§ Aim:
Output the lines from the start through the line that contains "36: (620, 275)", including that line, as a JSON list of strings with one string per line and blank lines left out.

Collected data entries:
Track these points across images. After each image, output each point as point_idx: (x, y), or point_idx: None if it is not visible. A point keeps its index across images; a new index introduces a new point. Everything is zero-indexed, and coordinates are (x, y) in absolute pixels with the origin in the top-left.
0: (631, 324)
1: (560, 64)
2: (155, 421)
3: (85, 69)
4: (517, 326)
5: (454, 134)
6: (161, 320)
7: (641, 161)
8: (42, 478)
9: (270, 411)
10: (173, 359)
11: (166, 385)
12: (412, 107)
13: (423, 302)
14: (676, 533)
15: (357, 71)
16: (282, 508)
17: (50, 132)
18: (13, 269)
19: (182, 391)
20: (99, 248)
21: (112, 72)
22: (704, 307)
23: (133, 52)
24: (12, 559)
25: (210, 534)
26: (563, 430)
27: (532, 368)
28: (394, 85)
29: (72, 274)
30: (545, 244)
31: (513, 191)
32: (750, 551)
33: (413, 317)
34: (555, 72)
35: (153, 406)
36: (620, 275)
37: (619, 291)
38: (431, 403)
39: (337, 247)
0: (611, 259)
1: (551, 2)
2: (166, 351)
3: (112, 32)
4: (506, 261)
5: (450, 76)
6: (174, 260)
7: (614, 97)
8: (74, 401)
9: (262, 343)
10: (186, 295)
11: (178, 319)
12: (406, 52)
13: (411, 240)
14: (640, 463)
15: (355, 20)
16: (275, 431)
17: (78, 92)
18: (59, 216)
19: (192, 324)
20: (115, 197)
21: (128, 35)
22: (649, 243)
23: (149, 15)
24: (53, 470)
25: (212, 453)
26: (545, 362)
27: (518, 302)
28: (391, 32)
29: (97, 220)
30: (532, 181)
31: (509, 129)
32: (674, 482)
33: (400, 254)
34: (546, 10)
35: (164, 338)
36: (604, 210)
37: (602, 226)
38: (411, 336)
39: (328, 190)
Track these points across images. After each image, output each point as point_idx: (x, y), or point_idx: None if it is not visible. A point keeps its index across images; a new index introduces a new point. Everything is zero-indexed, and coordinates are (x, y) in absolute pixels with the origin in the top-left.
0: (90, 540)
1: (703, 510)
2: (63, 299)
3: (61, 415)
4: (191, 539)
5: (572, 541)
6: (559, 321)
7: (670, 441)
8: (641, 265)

§ Answer:
[
  "Track these points across images. After each image, output each point as point_idx: (x, y), or point_idx: None if it is not visible. A point keeps its index across images; a new index introduces a new point. Everything is zero-indexed, and coordinates are (x, y) in absolute pixels with the origin in the top-left.",
  "0: (631, 324)",
  "1: (560, 64)",
  "2: (155, 421)",
  "3: (85, 69)",
  "4: (517, 326)",
  "5: (454, 134)",
  "6: (161, 320)",
  "7: (641, 161)",
  "8: (42, 478)",
  "9: (270, 411)",
  "10: (173, 359)",
  "11: (166, 385)",
  "12: (412, 107)",
  "13: (423, 302)",
  "14: (676, 533)",
  "15: (357, 71)",
  "16: (282, 508)",
  "17: (50, 132)",
  "18: (13, 269)",
  "19: (182, 391)",
  "20: (99, 248)",
  "21: (112, 72)",
  "22: (704, 307)",
  "23: (133, 52)",
  "24: (12, 559)",
  "25: (210, 534)",
  "26: (563, 430)",
  "27: (532, 368)",
  "28: (394, 85)",
  "29: (72, 274)",
  "30: (545, 244)",
  "31: (513, 191)",
  "32: (750, 551)",
  "33: (413, 317)",
  "34: (555, 72)",
  "35: (153, 406)",
  "36: (620, 275)"
]